Fig 6. Analysis of intracellular ion levels and vacuolar function in the slp3Δ/Δ mutant strain.

(A) Exponential-phase samples of wt SLP3 and homozygous null slp3Δ/Δ mutant cells were stained with 10 μM BCECF AM for 40 minutes, and washed before visualizing using bright-field and fluorescence microscopy. Approximately 1.0 x 10⁴ cells of each strain were selected for viewing. (B) Flow cytometry was used to monitor vacuolar acidification at the indicated time points in yeast exponential and stationary phase cells. For each assay, three biological replicates were analyzed. Experiments were repeated at least three times, and data presented represents one representative experiment. Scale bars represent 10 μm. (C) Inductively coupled plasma mass spectrometry analysis was performed on exponential-phase wt control SLP3 cells and slp3Δ/Δ homozygous null mutant cells grown in nutrient YPD^+uri medium and (D) following treatment with 1.0 M NaCl for 30 minutes as described in Methods. Mean values were calculated based on values obtained from three biological replicates. Two independent experiments were performed, and data presented represents one representative experiment.

Fig 7. Phenotype of SLP3 over-expression.

(A) Exponential-phase samples of P_TDH3SLP3-YFP over-expressing cells and SLP3-YFP cells were examined under bright-field and fluorescent microscopy. (B) Samples described in (A) were quantified by flow cytometry. (C-E) Overnight yeast cultures were diluted into YPD^+uri supplemented with the indicated additive and grown for 3 or 16 hours. Cells were treated with PI and examined using bright-field and fluorescent microscopy. Cells were quantified by flow cytometry. (F) Stationary phase cultures were standardized in the appropriate media, and growth kinetics were analyzed for 24 hours in the presence and absence of the indicated additive. For each assay, three biological replicates were analyzed. Experiments were repeated at least three times, and data presented represents one representative experiment. *p < 0.05, **p < 0.01, ***p < 0.001 when compared to the isogenic parental strain. Approximately 1.0 x 10⁴ cells of each strain were selected for viewing (A, D-E). Scale bars represent 10 μm.

Fig 8. Analysis of apoptosis in SLP3 over-expressing cells.

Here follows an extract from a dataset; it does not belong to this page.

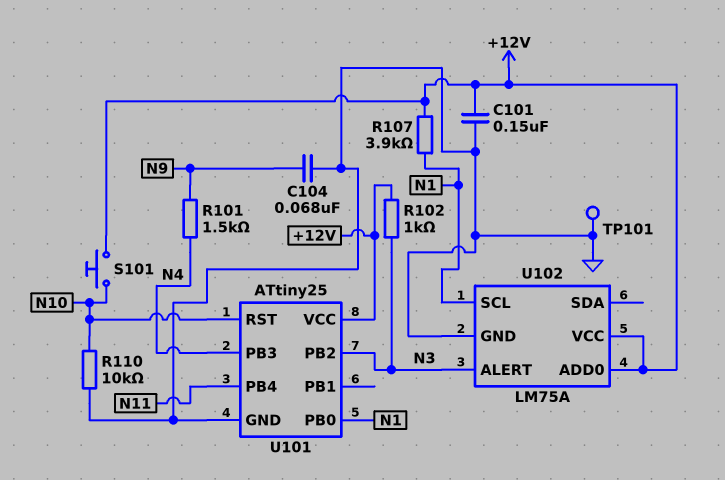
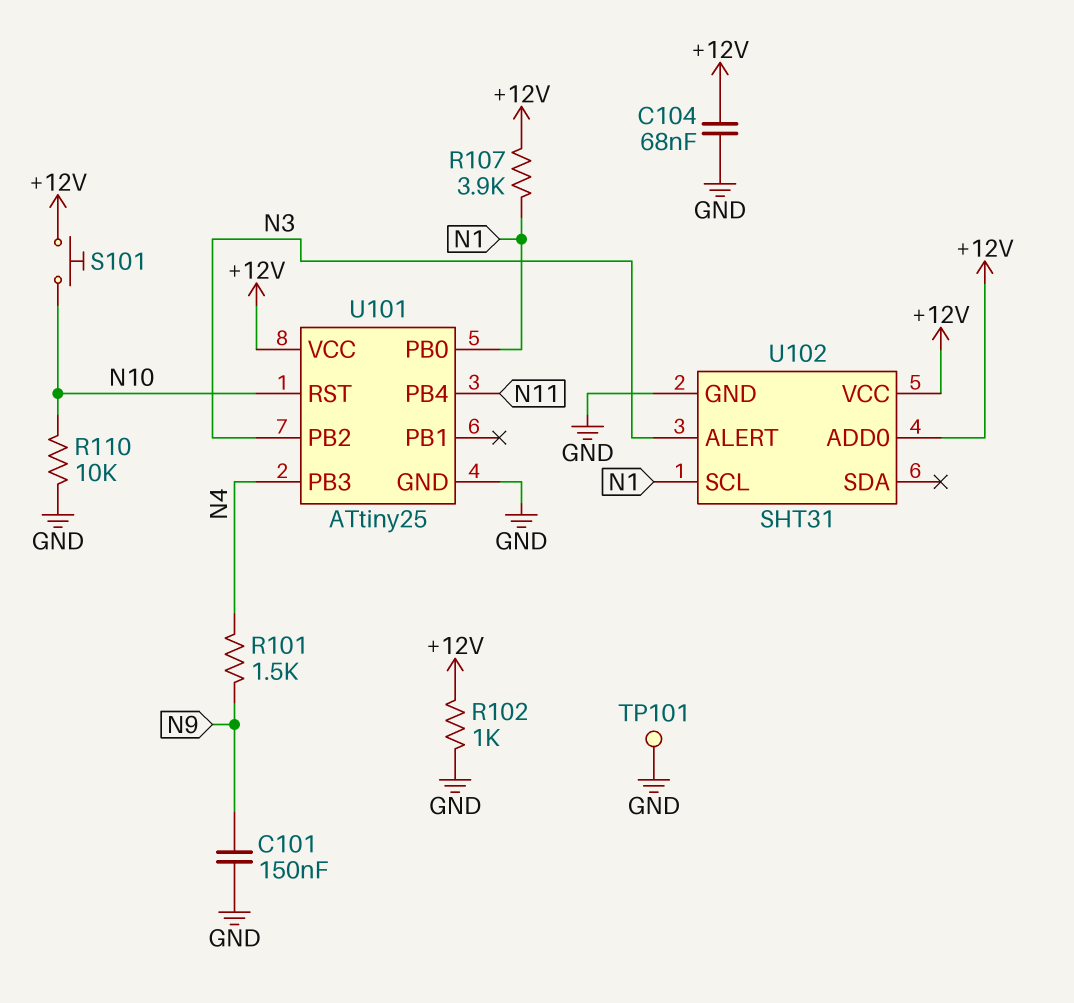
C101: 150nF (+12V, GND) -> 150nF (GND, N9)
C104: 68nF (GND, N9) -> 68nF (+12V, GND)
R102: 1k (+12V, N3) -> 1k (+12V, GND)
U102: LM75A -> SHT31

(A) Mitochondrial membrane potential was measured in overnight cultured cells following exposure with the given additives for 16 hours. Samples were labeled using JC-10 and quantified using flow cytometry. (B) Intracellular ROS production was studied in yeast cells following incubation with the indicated additives for 16 hours. Samples were labeled with DHR-123 and quantified using flow cytometry. Gray bars represent untreated samples; white bars represent samples treated with 0.08% SDS, and black bars represent samples treated with 0.17% H₂O₂. Similar findings were observed in samples treated for 3 hours. (C) P_TDH3SLP3-YFP cells were grown in 10% FBS/YPD^+uri and Spider media to observe the yeast-to-hyphae transition and stained with PI to assess viability. Samples were visualized using bright-field and fluorescence microscopy. (D) Slp3p puncta were visualized in the plasma membrane of yeast-phase cells and hyphal germ tube using bright-field and fluorescent microscopy. For each assay, three biological replicates were analyzed. Experiments were repeated at least three times, and data presented represents one representative experiment. *p < 0.05, **p < 0.01, ***p < 0.001 when compared to the isogenic parental strain. Approximately 1.0 x 10⁴ cells of each strain were selected for viewing. Scale bars represent 10 μm.